Exercises to complete
**a)** In the journal on the Garifuna struggle in Honduras, how many people went to Costa Rica on May 2nd for the hearing?
**b)** Continue the journal entry on the Garifuna land struggle in Honduras from the point where it ends.

Passage provided
Segment Open

Ag Missions’ Honduras Delegation Journal Part VI:
Written by Stephen Bartlett,
Testimonies of OFRANEH leaders transcribed by Steve Pavey;
Live interpretation from Spanish by Stephen Bartlett.
Access to the sea is vital for Garifuna culture and economy. Photo by Steve Pavey
There is a complicated and challenging correlation of political forces impacting the Garifuna struggle, including the blow to democratic process of the 2009 Coup D’Etat and illegitimately and fraudulently elected coup-successor regimes, the extreme wealth and power of a tiny Honduran elite, the U.S. government support for this elite and its police and military forces, as well as deepening neoliberal policies and deregulation applied across Honduras. There is also the reality and threat of more out-migration of Garifuna from rural communities and villages to cities, including the humanitarian immigrant crisis of Hondurans fleeing to the United States.
Yet with all that, the vision for the Garifuna leaders keeps coming into focus, clearer and clearer. Miriam Miranda, longtime organizer and current president of OFRANEH (National Fraternal Black Organization of Honduras) together with veteran leaders such as Alfredo Lopez, and young leaders such as Nahun Lalin, provided us with a look at those forces within a trajectory of struggle that has been happening through the efforts of OFRANEH since the 1980s.
Miriam Miranda addresses the assembled Garifuna Brigadistas and international guests at Vallecito, on October 23, 2014 Photo by Steve Pavey
The Garifuna struggle in Defense of Ancestral Lands: Resisting Land Grabs, Using International Human Rights Law and Strengthening Autonomy through Cultural Renewal and Self-sufficiency.
“This has been a hard fight. We have a lot of disadvantages in this effort to reclaim our land. We see that there is a governmental plan to displace indigenous people from their lands. We have had two hearings with the Inter-American Commission for Human Rights this year. On May 2nd 75 people went to Costa Rica for that hearing. It was a big excursion. Many of the people from Triunfo de la Cruz went because that was what the hearing was about. It was a marvelous experience. Many of the old women went saying this could be their last chance to advocate for what will become of us. It was very interesting to be there with groups from Nicaragua, with universities. They received us very well. “
“ In Costa Rica we understood the intention of our government. The Honduran government attorney argued that the Garifuna are not indigenous people, and therefore the UN Convention 169 of the ILO does not apply. We are foreigners, he argued. And, he said, “they have dislocated the indigenous Tolupan people who used to live there before the Garifuna came.” That was 217 years ago (long before Honduras became a nation). What the government lawyer said was well thought out. When they offer beach lands, they say no one is here. They say we don’t exist. They say the land is empty. This is what they say outside Honduras. It’s empty, they say. Why do they say that? Because they want to kick us out of there. And that is what is happening in Barra Vieja with these tourist mega projects. Who has the right? Those who invested in the project, they say. The eviction was even asked for by the DA, the attorney general, the attorney’s office, to get the people out of Barra Vieja.”

Segment Closed

Available data
Segment Open

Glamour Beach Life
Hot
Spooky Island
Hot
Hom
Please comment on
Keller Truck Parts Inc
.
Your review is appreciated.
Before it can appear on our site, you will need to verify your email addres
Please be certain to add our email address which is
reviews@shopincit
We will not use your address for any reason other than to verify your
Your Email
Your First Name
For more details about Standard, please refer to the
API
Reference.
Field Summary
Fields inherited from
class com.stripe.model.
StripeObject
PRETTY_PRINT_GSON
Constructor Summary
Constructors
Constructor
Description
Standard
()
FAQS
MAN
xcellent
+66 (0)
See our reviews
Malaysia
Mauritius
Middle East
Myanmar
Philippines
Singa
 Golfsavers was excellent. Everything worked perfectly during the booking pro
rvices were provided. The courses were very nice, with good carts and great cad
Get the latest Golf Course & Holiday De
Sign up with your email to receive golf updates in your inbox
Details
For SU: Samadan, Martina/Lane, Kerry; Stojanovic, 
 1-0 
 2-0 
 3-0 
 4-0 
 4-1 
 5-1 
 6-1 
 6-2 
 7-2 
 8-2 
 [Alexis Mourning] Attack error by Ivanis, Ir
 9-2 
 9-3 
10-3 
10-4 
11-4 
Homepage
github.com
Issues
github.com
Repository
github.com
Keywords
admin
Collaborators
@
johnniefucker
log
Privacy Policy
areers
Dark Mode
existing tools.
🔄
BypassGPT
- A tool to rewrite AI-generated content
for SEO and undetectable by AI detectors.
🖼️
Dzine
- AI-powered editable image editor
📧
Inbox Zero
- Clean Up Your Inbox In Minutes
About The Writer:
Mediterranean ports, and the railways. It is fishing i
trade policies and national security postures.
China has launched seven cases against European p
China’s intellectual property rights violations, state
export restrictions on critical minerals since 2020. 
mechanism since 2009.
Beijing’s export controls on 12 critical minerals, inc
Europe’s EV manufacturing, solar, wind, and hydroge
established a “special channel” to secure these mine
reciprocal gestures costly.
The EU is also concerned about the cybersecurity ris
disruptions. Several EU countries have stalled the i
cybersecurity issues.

Segment Closed

Answers for the tasks
**a)** 75 people.

**b)**
Guard post at road leading to INDURA tourism complex, restricting entry to that stretch of beachfront and accompanying banana plantations. The unpaved road to Barra Vieja skirts this down the slope to the left. Photo by Steve Pavey
Miriam: “In this area where we are, they call this a “special economic zone.” The famous “charter city” plans. One of these is going to be from Guadalupe all the way to the lagoon a little farther than Battala, the whole area, including the Miskito communities over there. What does that mean? That if the government proposes, all these communities… the government will try to remove the people from those communities. We have seen it in Trujillo. The Garifuna community of Rio Negro disappeared. They used the law to evict the people there. The people didn’t want to sell. So the government cited eminent domain. They expropriated the land. And now they have cruise ships come in there making millions of dollars for tourist companies. And the people have no benefit from that. From these cruise ships, the buses arrive there and take them to their hotels. There is no benefit for the Garifuna community. And that’s what they want to do for this whole zone. Vallecito is strategic because it is in the middle of all that territory. And we have a lot of sub soil resources. There are studies that have been done and they say there is oil under this land.”
“Miguel Facussé Barjum is one of them (that wants all this land). Look where his land lies. It starts in Limon and comes all the way up here. You’ve seen the fence that goes for miles and miles and miles. And he is on the other side too.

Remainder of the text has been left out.